======== Data for analysis

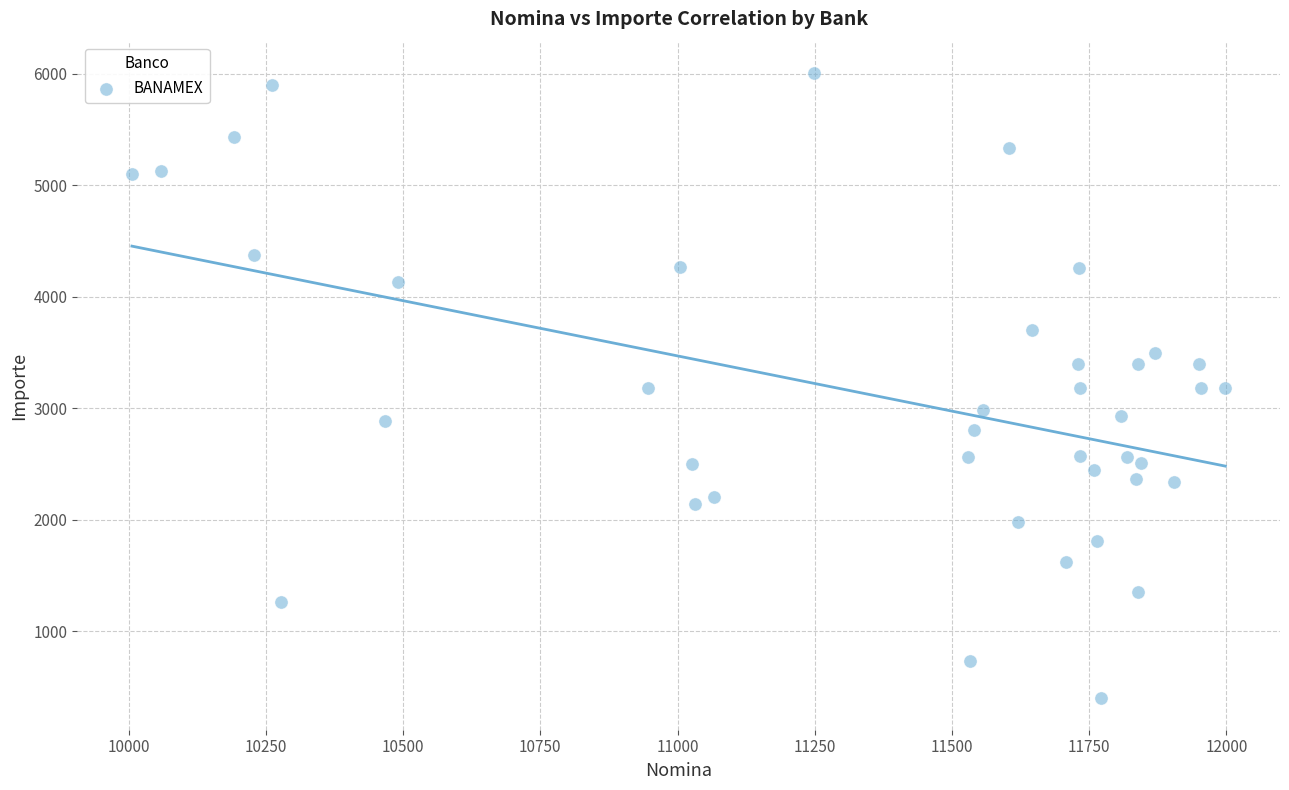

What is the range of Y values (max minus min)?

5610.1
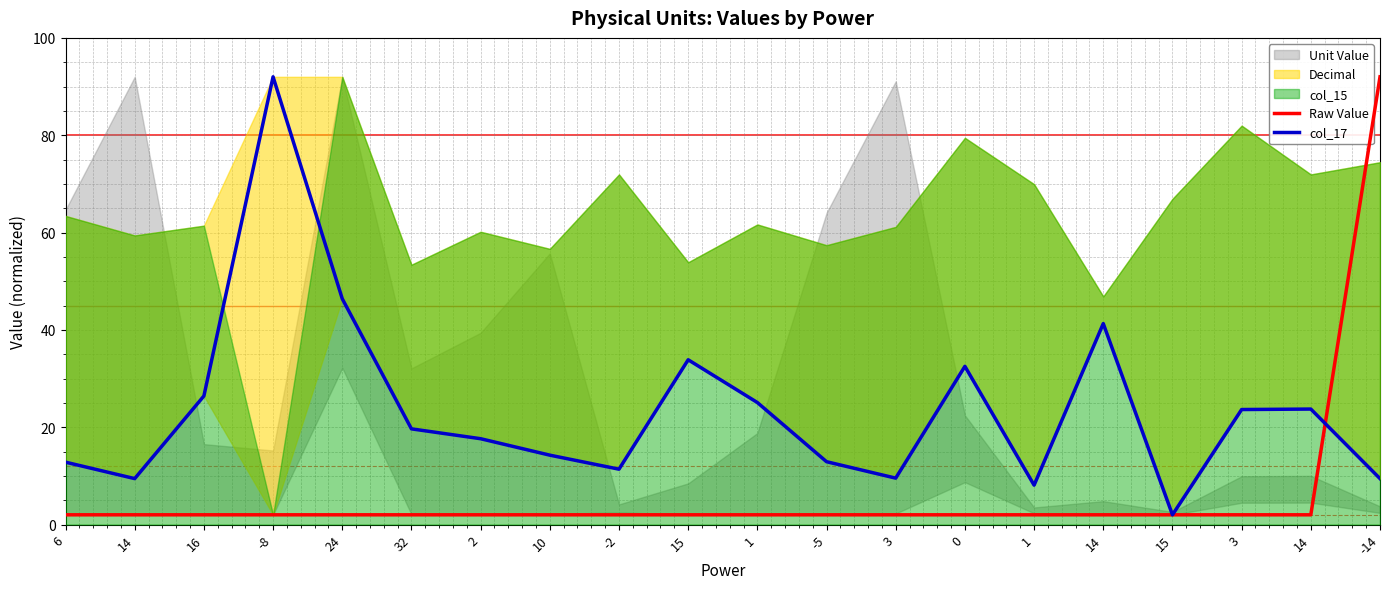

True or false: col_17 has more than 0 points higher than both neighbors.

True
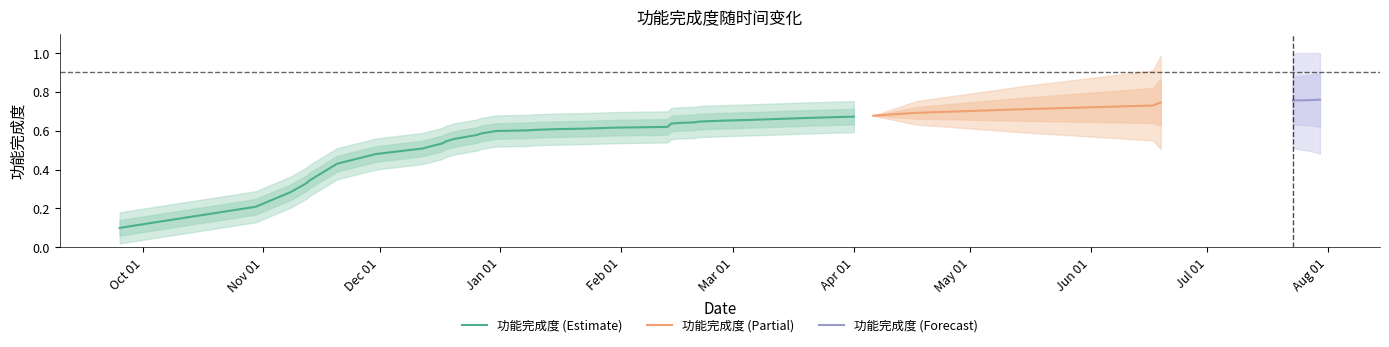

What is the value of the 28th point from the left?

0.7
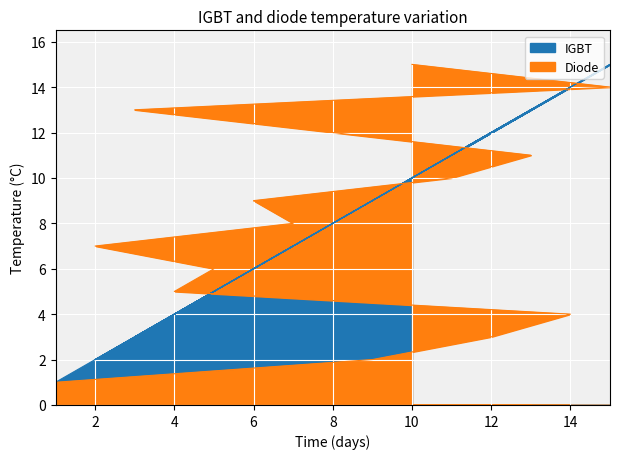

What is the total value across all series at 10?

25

================

Task to carry out:
Convert the listing above into a JSON list of strings, one string per line, skipping blank lines and leaving out the pictures.

Problem solution:
[
  "What is the range of Y values (max minus min)?",
  "5610.1",
  "True or false: col_17 has more than 0 points higher than both neighbors.",
  "True",
  "What is the value of the 28th point from the left?",
  "0.7",
  "What is the total value across all series at 10?",
  "25"
]